The copy you give must match the lines from the top of the data through the line containing "[25:52] - **Daira**" exactly, and it must hold no pictures.

______________________________

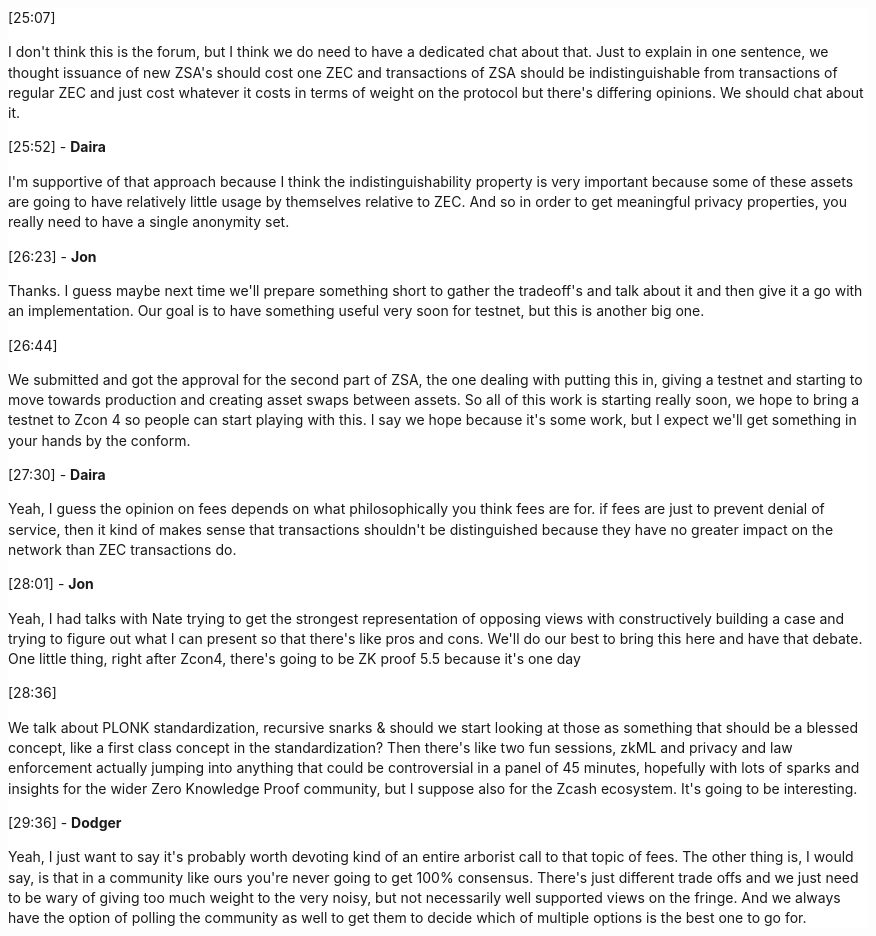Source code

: [25:07]

I don't think this is the forum, but I think we do need to have a dedicated chat about that. Just to explain in one sentence, we thought issuance of new ZSA's should cost one ZEC and transactions of ZSA should be indistinguishable from transactions of regular ZEC and just cost whatever it costs in terms of weight on the protocol but there's differing opinions. We should chat about it.

[25:52] - **Daira**

I'm supportive of that approach because I think the indistinguishability property is very important because some of these assets are going to have relatively little usage by themselves relative to ZEC. And so in order to get meaningful privacy properties, you really need to have a single anonymity set.

[26:23] - **Jon**

Thanks. I guess maybe next time we'll prepare something short to gather the tradeoff's and talk about it and then give it a go with an implementation. Our goal is to have something useful very soon for testnet, but this is another big one.

[26:44]

We submitted and got the approval for the second part of ZSA, the one dealing with putting this in, giving a testnet and starting to move towards production and creating asset swaps between assets. So all of this work is starting really soon, we hope to bring a testnet to Zcon 4 so people can start playing with this. I say we hope because it's some work, but I expect we'll get something in your hands by the conform.

[27:30] - **Daira**

Yeah, I guess the opinion on fees depends on what philosophically you think fees are for. if fees are just to prevent denial of service, then it kind of makes sense that transactions shouldn't be distinguished because they have no greater impact on the network than ZEC transactions do.

[28:01] - **Jon**

Yeah, I had talks with Nate trying to get the strongest representation of opposing views with constructively building a case and trying to figure out what I can present so that there's like pros and cons. We'll do our best to bring this here and have that debate. One little thing, right after Zcon4, there's going to be ZK proof 5.5 because it's one day

[28:36] 

We talk about PLONK standardization, recursive snarks & should we start looking at those as something that should be a blessed concept, like a first class concept in the standardization? Then there's like two fun sessions, zkML and privacy and law enforcement actually jumping into anything that could be controversial in a panel of 45 minutes, hopefully with lots of sparks and insights for the wider Zero Knowledge Proof community, but I suppose also for the Zcash ecosystem. It's going to be interesting.

[29:36] - **Dodger**

Yeah, I just want to say it's probably worth devoting kind of an entire arborist call to that topic of fees. The other thing is, I would say, is that in a community like ours you're never going to get 100% consensus. There's just different trade offs and we just need to be wary of giving too much weight to the very noisy, but not necessarily well supported views on the fringe. And we always have the option of polling the community as well to get them to decide which of multiple options is the best one to go for.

______________________________

▸ Exercise output:
Source code

: [25:07]

I don't think this is the forum, but I think we do need to have a dedicated chat about that. Just to explain in one sentence, we thought issuance of new ZSA's should cost one ZEC and transactions of ZSA should be indistinguishable from transactions of regular ZEC and just cost whatever it costs in terms of weight on the protocol but there's differing opinions. We should chat about it.

[25:52] - **Daira**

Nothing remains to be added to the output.